Luke Abblitt and his fiancee Caroline Key
The high fertility of the fen land and the clement climate means keeping ahead of the weeds can be a problem, but it does reduce fertiliser costs.
“I apply very little fertiliser to the cereals because the land does not need it,” he says. “This year I have applied two applications of 120kg/ha and 110kg/ha, because I have to be careful not to apply too much as the crop will fall over.”
Understanding how to farm the land to achieve its potential was one of the first challenges for Luke.
He regularly attends farm walks and field days to learn about new varieties, cultivation techniques and approaches to weed and pest control and is happy to listen to advice from others.
“As soon as I took on this land I went to speak to the person who farmed it before and found out as much as possible,” he says. “If anyone gives me advice I will remember it. I might not apply it straight away, but it is there when I need it.
Luke has plenty of experience of selling from his days touting his potatoes but says dealing with the major grain buyers is different, although his YFC contacts have proved helpful.
“I sell to Dalmark, Fengrain and Frontier. Negotiating was a novelty at first but I found most of the time I was dealing with former YFC members which made it easier.”

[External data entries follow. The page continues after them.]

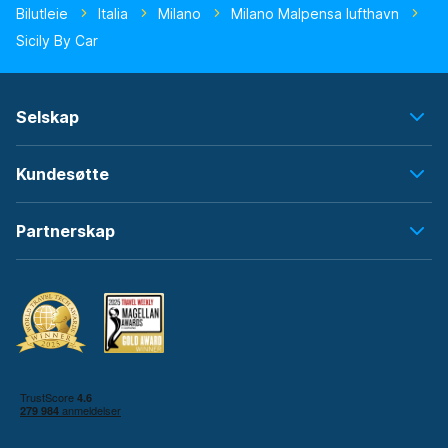
Bilutleie
Italia
Milano
Milano Malpensa lufthavn
Sicily By Car
Selskap
Kundesøtte
Partnerskap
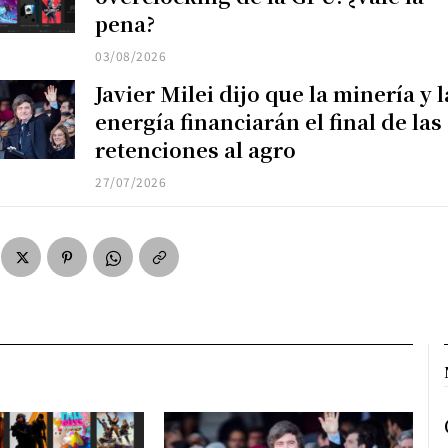
pena?
03/08/2026
Javier Milei dijo que la minería y l
energía financiarán el final de las
retenciones al agro
27/07/2026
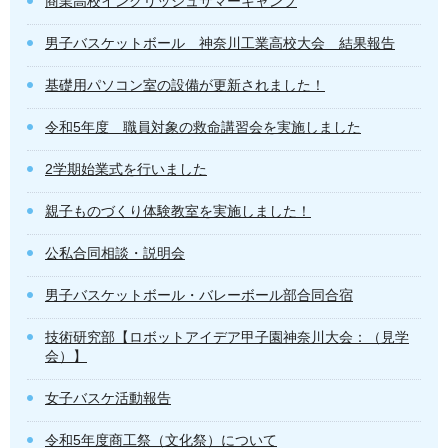
商業高校イングリッシュサマーキャンプ
男子バスケットボール 神奈川工業高校大会 結果報告
基礎用パソコン室の設備が更新されました！
令和5年度 職員対象の救命講習会を実施しました
2学期始業式を行いました
親子ものづくり体験教室を実施しました！
公私合同相談・説明会
男子バスケットボール・バレーボール部合同合宿
技術研究部【ロボットアイデア甲子園神奈川大会：（見学
会）】
女子バスケ活動報告
令和5年度商工祭（文化祭）について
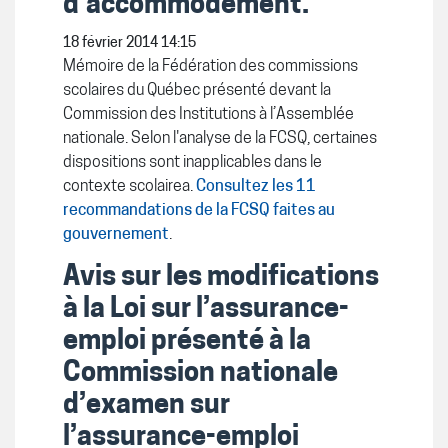
d’accommodement.
18 février 2014 14:15
Mémoire de la Fédération des commissions
scolaires du Québec présenté devant la
Commission des Institutions à l’Assemblée
nationale. Selon l'analyse de la FCSQ, certaines
dispositions sont inapplicables dans le
contexte scolairea.
Consultez les 11
recommandations de la FCSQ faites au
gouvernement
.
Avis sur les modifications
à la Loi sur l’assurance-
emploi présenté à la
Commission nationale
d’examen sur
l’assurance-emploi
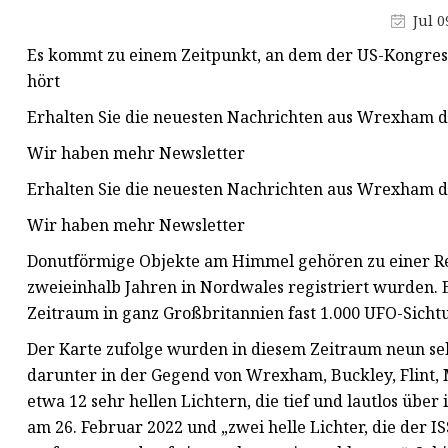
Schlanke Flächenleuchte
Jul 0
LED-Tri-Proof-Lampe
Es kommt zu einem Zeitpunkt, an dem der US-Kongres
Hintergrundbeleuchtetes Panel-
hört
Licht
Erhalten Sie die neuesten Nachrichten aus Wrexham d
Wir haben mehr Newsletter
Erhalten Sie die neuesten Nachrichten aus Wrexham d
Wir haben mehr Newsletter
Donutförmige Objekte am Himmel gehören zu einer Rei
zweieinhalb Jahren in Nordwales registriert wurden. E
Zeitraum in ganz Großbritannien fast 1.000 UFO-Sich
Der Karte zufolge wurden in diesem Zeitraum neun sel
darunter in der Gegend von Wrexham, Buckley, Flint, 
etwa 12 sehr hellen Lichtern, die tief und lautlos übe
am 26. Februar 2022 und „zwei helle Lichter, die der IS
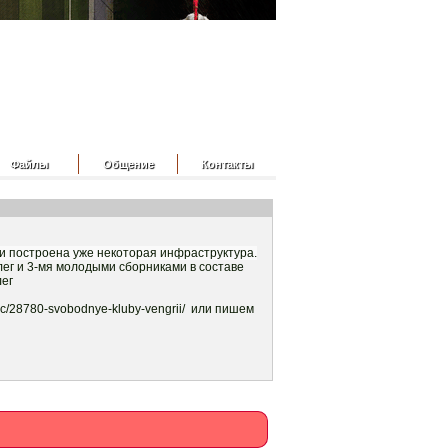
Файлы
Общение
Контакты
жь и построена уже некоторая инфраструктура.
в лег и 3-мя молодыми сборниками в составе
лег
pic/28780-svobodnye-kluby-vengrii/ или пишем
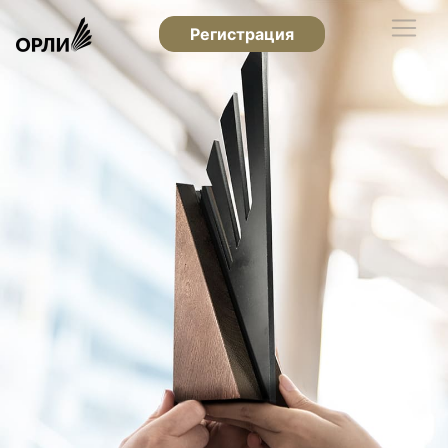
Регистрация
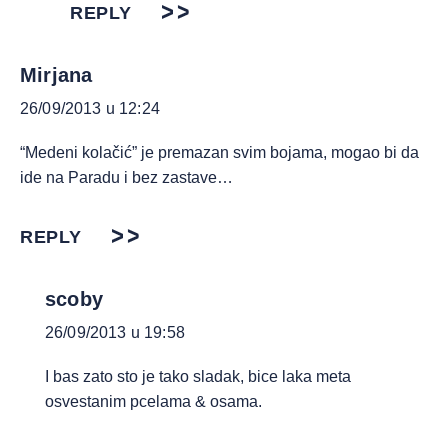
REPLY
Mirjana
26/09/2013 u 12:24
“Medeni kolačić” je premazan svim bojama, mogao bi da
ide na Paradu i bez zastave…
REPLY
scoby
26/09/2013 u 19:58
I bas zato sto je tako sladak, bice laka meta
osvestanim pcelama & osama.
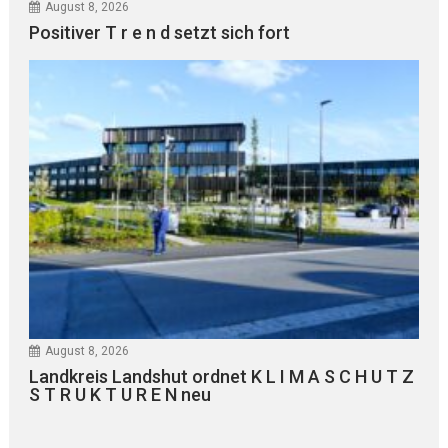
August 8, 2026
Positiver T r e n d setzt sich fort
August 8, 2026
Landkreis Landshut ordnet K L I M A S C H U T Z
S T R U K T U R E N neu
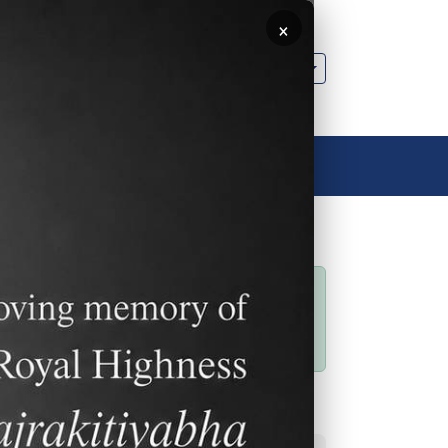
×
🌐 ประเทศไทย
ลิงค์อื่นๆ
ติดต่อเรา
ติดต่อเรา
สถานะข้อความ
Sorry… This form is
closed to new
ได้มี
submissions.
ยนระ
ลิงค์ที่พบบ่อย
ions
es for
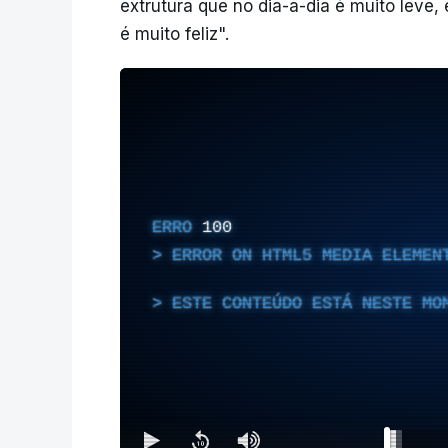
extrutura que no dia-a-dia é muito leve,
é muito feliz".
ERRO
100
ERROR ON HTML5 MEDIA ELEMEN
ESTE CONTEÚDO ESTÁ NESTE MO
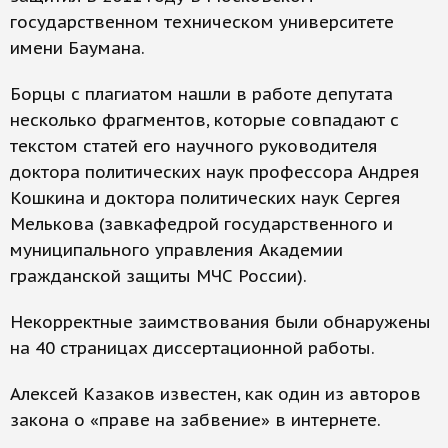
государственном техническом университете
имени Баумана.
Борцы с плагиатом нашли в работе депутата
несколько фрагментов, которые совпадают с
текстом статей его научного руководителя
доктора политических наук профессора Андрея
Кошкина и доктора политических наук Сергея
Мелькова (завкафедрой государственного и
муниципального управления Академии
гражданской защиты МЧС России).
Некорректные заимствования были обнаружены
на 40 страницах диссертационной работы.
Алексей Казаков известен, как один из авторов
закона о «праве на забвение» в интернете.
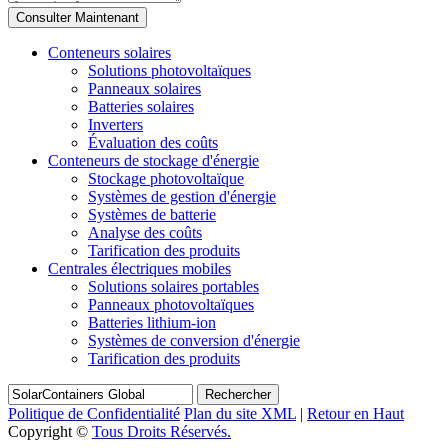
Conteneurs solaires
Solutions photovoltaïques
Panneaux solaires
Batteries solaires
Inverters
Évaluation des coûts
Conteneurs de stockage d'énergie
Stockage photovoltaïque
Systèmes de gestion d'énergie
Systèmes de batterie
Analyse des coûts
Tarification des produits
Centrales électriques mobiles
Solutions solaires portables
Panneaux photovoltaïques
Batteries lithium-ion
Systèmes de conversion d'énergie
Tarification des produits
Rechercher
Politique de Confidentialité
Plan du site XML
|
Retour en Haut
Copyright ©
Tous Droits Réservés.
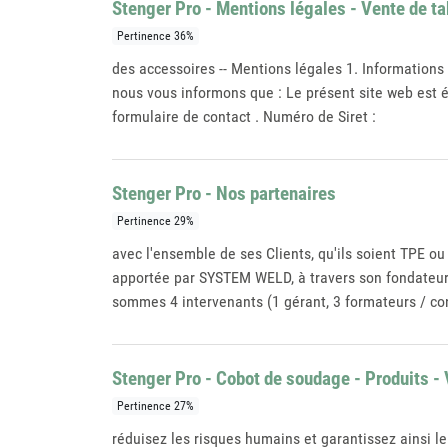
Stenger Pro - Mentions légales - Vente de t
Pertinence 36%
des accessoires -- Mentions légales 1. Informations
nous vous informons que : Le présent site web est 
formulaire de contact . Numéro de Siret :
Stenger Pro - Nos partenaires
Pertinence 29%
avec l'ensemble de ses Clients, qu'ils soient TPE ou
apportée par SYSTEM WELD, à travers son fondateur 
sommes 4 intervenants (1 gérant, 3 formateurs / co
Stenger Pro - Cobot de soudage - Produits - 
Pertinence 27%
réduisez les risques humains et garantissez ainsi le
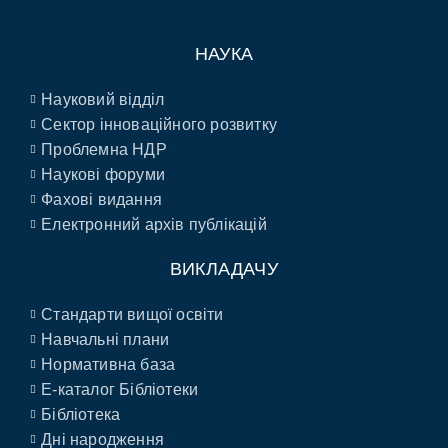
НАУКА
Науковий відділ
Сектор інноваційного розвитку
Проблемна НДР
Наукові форуми
Фахові видання
Електронний архів публікацій
ВИКЛАДАЧУ
Стандарти вищої освіти
Навчальні плани
Нормативна база
E-каталог Бібліотеки
Бібліотека
Дні народження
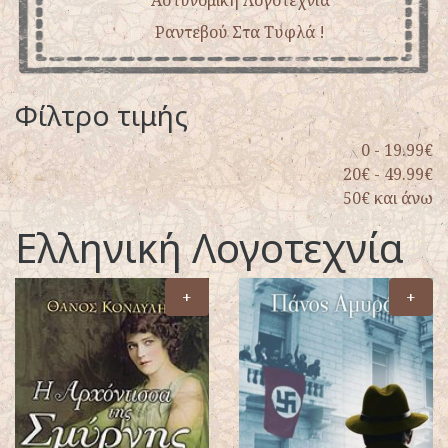
Αστυνομική Λογοτεχνία
Ραντεβού Στα Τυφλά !
Φίλτρο τιμής
0 - 19.99€
20€ - 49.99€
50€ και άνω
Ελληνική Λογοτεχνία
+
+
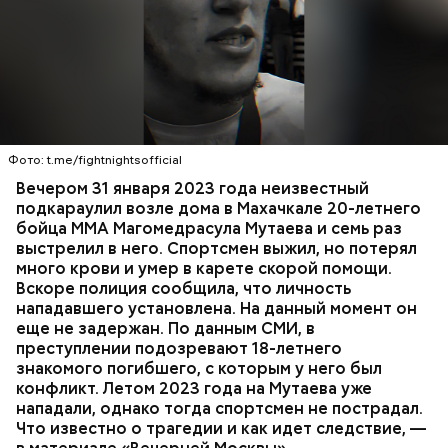
Вечером 31 января Мутаев возвращался домой с
тренировки. Во дворе жилого дома на улице
Гапцахской в Махачкале на бойца напал
неизвестный. Он выскочил из подъезда, выстрелил
Фото: t.me/fightnightsofficial
в спортсмена не менее семи раз и скрылся.
СПОРТ
СЛЕДСТВЕННЫЙ КОМИТЕТ
ММА
Вечером 31 января 2023 года неизвестный
Очевидцы трагедии вызвали полицию и скорую
РЕСПУБЛИКА ДАГЕСТАН
СМЕРТЬ
подкараулил возле дома в Махачкале 20-летнего
помощь, однако врачи оказались бессильны —
бойца ММА Магомедрасула Мутаева и семь раз
пострадавший умер по пути в больницу.
выстрелил в него. Спортсмен выжил, но потерял
много крови и умер в карете скорой помощи.
Вскоре полиция сообщила, что личность
нападавшего установлена. На данный момент он
еще не задержан. По данным СМИ, в
преступлении подозревают 18-летнего
знакомого погибшего, с которым у него был
конфликт. Летом 2023 года на Мутаева уже
нападали, однако тогда спортсмен не пострадал.
Что известно о трагедии и как идет следствие, —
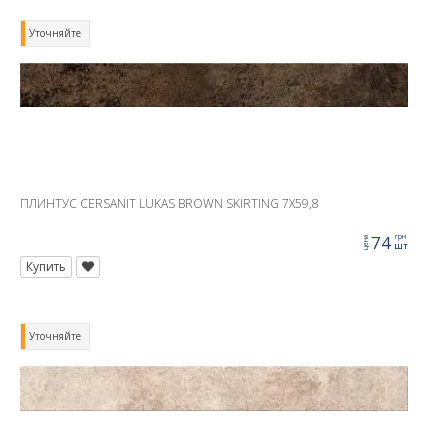
Уточняйте
ПЛИНТУС CERSANIT LUKAS BROWN SKIRTING 7X59,8
74
грн
цена
шт
Купить
Уточняйте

Under Luke’s council tenancy plan, his holding increased by 48.5ha (120 acres) after five years. This allowed him to stage the initial capital outlay and made the transition to farming over 130ha (320 acres) a little easier. “Cambridgeshire County Council has been very supportive,” says Luke.
“We are lucky to have such a good council; seven of my farmer friends locally have secured council tenancies since I started here. It is a great start for us.”
Facing the challenge of uncertainty following the Brexit vote, Luke is positive. Although he does not dismiss the seriousness of the situation, he is pragmatic about the impact on his business.
“I think the fall in the value of sterling will help in the short term. I am concerned about who will be negotiating on behalf of farmers in Europe and whether they will fight our corner.
“I had to pay a lot of money for my entitlements and I am not sure whether they will be worth anything soon. I guess I will have to wait and see,” he says.
Putting aside the current challenges facing his business, Luke is an enthusiastic ambassador for the industry and is involved with the East of England’s ‘Kids Country’ initiative to promote agriculture in schools.
“I go into schools to talk to the children about farming. They are so enthusiastic about what I am saying and they ask lots of questions. I tell lots of jokes but always tell them to buy British,” he says.
Luke’s passion for the industry shines through his conversation and it seems farming was what Luke was always going to do and he has no regrets.
“All my family are farmers. I have never known anything else. I moan about it on a regular basis but I still wake up and do it every day. After all, I am working for myself and I am my own boss.”